Elle avait déjà été portée, avec plus de justesse, contre l'ogre Shrek, (dans l'opus 1) où effectivement les symboles étaient utilisés à rebour, le monstre horrible du conte devenant le gentil, la belle princesse se transformant en monstre au moment du baiser final, et toute sorte de symboles pris à rebours (à escient) dans cette oeuvre satirique. Mais chez Tolkien, je demande à voir ! De quoi s'agit-il ?
Quote:Faire de Tolkien un « créateur de mythe » est une imposture
Qui veut faire de lui un créateur de mythe, sinon vous seul ?

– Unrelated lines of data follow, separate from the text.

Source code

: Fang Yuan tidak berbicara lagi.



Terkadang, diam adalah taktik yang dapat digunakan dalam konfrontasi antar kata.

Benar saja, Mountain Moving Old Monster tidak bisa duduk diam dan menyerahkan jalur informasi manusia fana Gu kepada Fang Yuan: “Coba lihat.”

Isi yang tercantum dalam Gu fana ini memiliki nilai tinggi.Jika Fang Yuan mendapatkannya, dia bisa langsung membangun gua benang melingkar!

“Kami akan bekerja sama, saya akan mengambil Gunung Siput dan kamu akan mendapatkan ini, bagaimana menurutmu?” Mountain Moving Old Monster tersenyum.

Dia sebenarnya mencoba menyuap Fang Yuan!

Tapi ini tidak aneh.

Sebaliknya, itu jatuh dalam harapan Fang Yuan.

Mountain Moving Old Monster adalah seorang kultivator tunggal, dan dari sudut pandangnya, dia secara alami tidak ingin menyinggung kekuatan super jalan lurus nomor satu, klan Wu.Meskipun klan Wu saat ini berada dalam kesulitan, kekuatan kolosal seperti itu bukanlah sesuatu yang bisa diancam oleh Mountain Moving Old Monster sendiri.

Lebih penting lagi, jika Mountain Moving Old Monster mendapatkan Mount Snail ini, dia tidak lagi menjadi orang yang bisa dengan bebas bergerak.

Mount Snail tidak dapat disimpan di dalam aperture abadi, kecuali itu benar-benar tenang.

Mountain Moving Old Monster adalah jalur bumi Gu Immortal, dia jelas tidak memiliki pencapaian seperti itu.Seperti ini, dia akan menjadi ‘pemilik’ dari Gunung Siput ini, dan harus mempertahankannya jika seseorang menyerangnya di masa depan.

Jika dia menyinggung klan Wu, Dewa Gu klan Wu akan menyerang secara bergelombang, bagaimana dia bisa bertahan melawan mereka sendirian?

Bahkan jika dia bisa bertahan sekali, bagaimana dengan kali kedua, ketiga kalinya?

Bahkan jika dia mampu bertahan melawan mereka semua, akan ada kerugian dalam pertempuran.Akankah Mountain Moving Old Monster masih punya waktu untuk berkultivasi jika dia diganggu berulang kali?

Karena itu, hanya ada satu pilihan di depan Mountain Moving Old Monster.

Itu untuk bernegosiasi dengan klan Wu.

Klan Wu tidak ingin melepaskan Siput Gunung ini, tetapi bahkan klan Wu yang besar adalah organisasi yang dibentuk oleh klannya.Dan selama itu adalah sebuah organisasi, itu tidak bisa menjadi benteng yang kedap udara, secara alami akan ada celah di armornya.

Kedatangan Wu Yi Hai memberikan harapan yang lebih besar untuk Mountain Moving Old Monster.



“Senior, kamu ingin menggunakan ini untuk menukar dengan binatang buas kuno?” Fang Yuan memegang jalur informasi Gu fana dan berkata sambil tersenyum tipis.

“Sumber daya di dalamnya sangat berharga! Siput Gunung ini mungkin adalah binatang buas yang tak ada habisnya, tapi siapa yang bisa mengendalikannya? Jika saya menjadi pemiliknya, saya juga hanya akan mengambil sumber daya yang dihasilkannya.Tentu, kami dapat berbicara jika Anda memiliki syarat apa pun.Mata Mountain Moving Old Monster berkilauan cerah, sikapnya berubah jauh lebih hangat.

Tolkien a eu la prétention, à une époque, de créer une mythologie, qui contient de fait des éléments mythique (il en relève lui même : l'anneau de Sauron (et le lien du mal à de la matière), l'immortalité des Elfes, etc...). A-t-il créé ces éléments mythiques (dont il faudrait d'abord faire une liste exhaustive) ? Sans doute pas, mais il les a intégré à une histoire et une cosmogonie qu'il a lui-même forgées.
Et puis à y réfléchir, le mythe d'un monde créé par le chant me semble bien, en effet, être une originalité dont il est le seul porteur.
Quote:ils ne peuvent être utilisés comme des magasins de pièce détachées, ou chacun peut se servir pour construire on ne sait quelle « fantaisie »
C'est pourtant ce que fait la psychanalyse, et c'est pourtant ce à quoi servent les mythes : être exploité en d'autres contextes comme des éléments de vérité sur la condition humaine. Camus et sa reprise du mythe de Sisyphe a-t-il commis un blasphème ???
Et j'ignorais que la quête du Graal participait du mythe. C'est davantage un conte, il me semble.